NAKASONE  Parmi les hommes politiques en vue ces temps-ci, peu me semblent capables de développer une pensée cohérente en la matière. Or il est essentiel que les leaders politiques japonais, qui sont amenés à traiter avec leurs homologues étrangers, outre une perspicacité internationale et une stratégie politique nationale, acquièrent une stratégie diplomatique personnelle. C’est quelque chose que les hommes politiques étrangers possèdent fermement. Sur cette base rigoureuse, ils représentent leur pays dans leurs relations internationales. 

Autrefois, au Japon aussi le domaine de la politique étrangère relevait d’hommes qui avaient étudié les fondements des différents régimes dans le monde. Comme je le disais précédemment, il serait nécessaire de repenser les valeurs que doit porter la politique et donc revenir aux fondamentaux, aux savoirs académiques que tout homme politique doit posséder pour tenir fermement sa fonction.

—Vous pensez donc que les fondements sont essentiels à la formation des hommes politiques, tant sur le terrain de la politique intérieure que sur celui de la diplomatie ?

NAKASONE  Pour connaître nos points d’appui et comprendre l’époque contemporaine, il est crucial de pouvoir compter sur des valeurs, une philosophie, une conception de l’histoire solides.

C’était autrefois la condition requise pour exercer en politique. Mais les hommes politiques actuels manquent de volonté d’apprendre.
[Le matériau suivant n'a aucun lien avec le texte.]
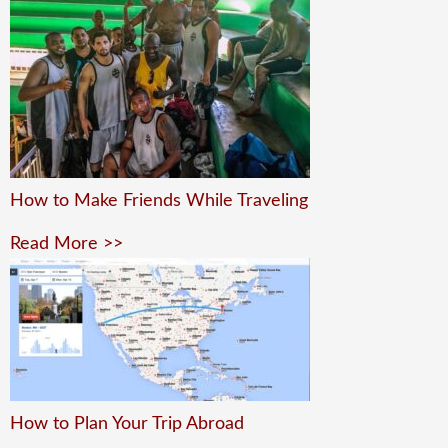
How to Make Friends While Traveling
Read More >>
How to Plan Your Trip Abroad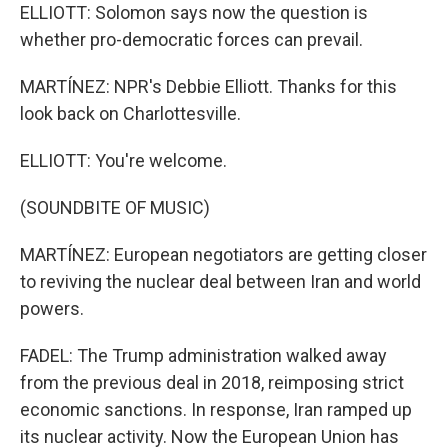
ELLIOTT: Solomon says now the question is
whether pro-democratic forces can prevail.
MARTÍNEZ: NPR's Debbie Elliott. Thanks for this
look back on Charlottesville.
ELLIOTT: You're welcome.
(SOUNDBITE OF MUSIC)
MARTÍNEZ: European negotiators are getting closer
to reviving the nuclear deal between Iran and world
powers.
FADEL: The Trump administration walked away
from the previous deal in 2018, reimposing strict
economic sanctions. In response, Iran ramped up
its nuclear activity. Now the European Union has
Aiguiser son sens des valeurs, sa philosophie personnelle, approfondir sa vision de l’histoire, c’est aussi acquérir une plus grande carrure en tant qu’homme.

En ce qui concerne la diplomatie, ce n’est pas au ministre des affaires étrangères qu’il appartient de diriger la politique internationale d’un pays. Il reste le bras droit du Président de la république ou du Premier ministre à qui demeure le leadership de l’action diplomatique. Je considère de fait la diplomatie des rencontres de chefs d’État comme la quintessence de la diplomatie. Je vois les relations internationales comme une compétition mettant en œuvre la force et la sagesse des chefs d’États et de gouvernements. C’est dans ce sens qu’il m’arrive de comparer la diplomatie des sommets de chefs d’État aux Jeux olympiques. Il est nécessaire alors pour un leader politique de gagner en carrure, c’est-à-dire, par sa vision aiguë de l’histoire mondiale, sa conscience du présent, sa vision du monde personnelle, de rivaliser avec ses homologues étrangers, voire de dépasser ses homologues étrangers. C’est cette perspicacité-là qu’il s’agit d’acquérir.

Lors d’une rencontre de chefs d’États, il ne faut pas plus de dix minutes pour se faire une idée des capacités de son interlocuteur. Même s’il parle une langue étrangère, on peut déduire ses capacités de son attitude en tant qu’orateur. Dans certains cas, il peut s’agir simplement de reconnaître que nous partageons les mêmes valeurs, mais ces valeurs peuvent aussi être antinomiques. Dans une situation d’affrontement, être capable d’inspirer du respect à son adversaire devient un atout pour son pays. La confiance acquise entre dirigeants lors d’une rencontre au sommet entraîne ensuite l’action diplomatique. Et la capacité à gagner la confiance des chefs d’États étrangers repose sur les capacités personnelles des hommes politiques. Mais l’éducation dispensée depuis la réforme du système scolaire après-guerre me semble bien insuffisante pour former des leaders possédant ces capacités.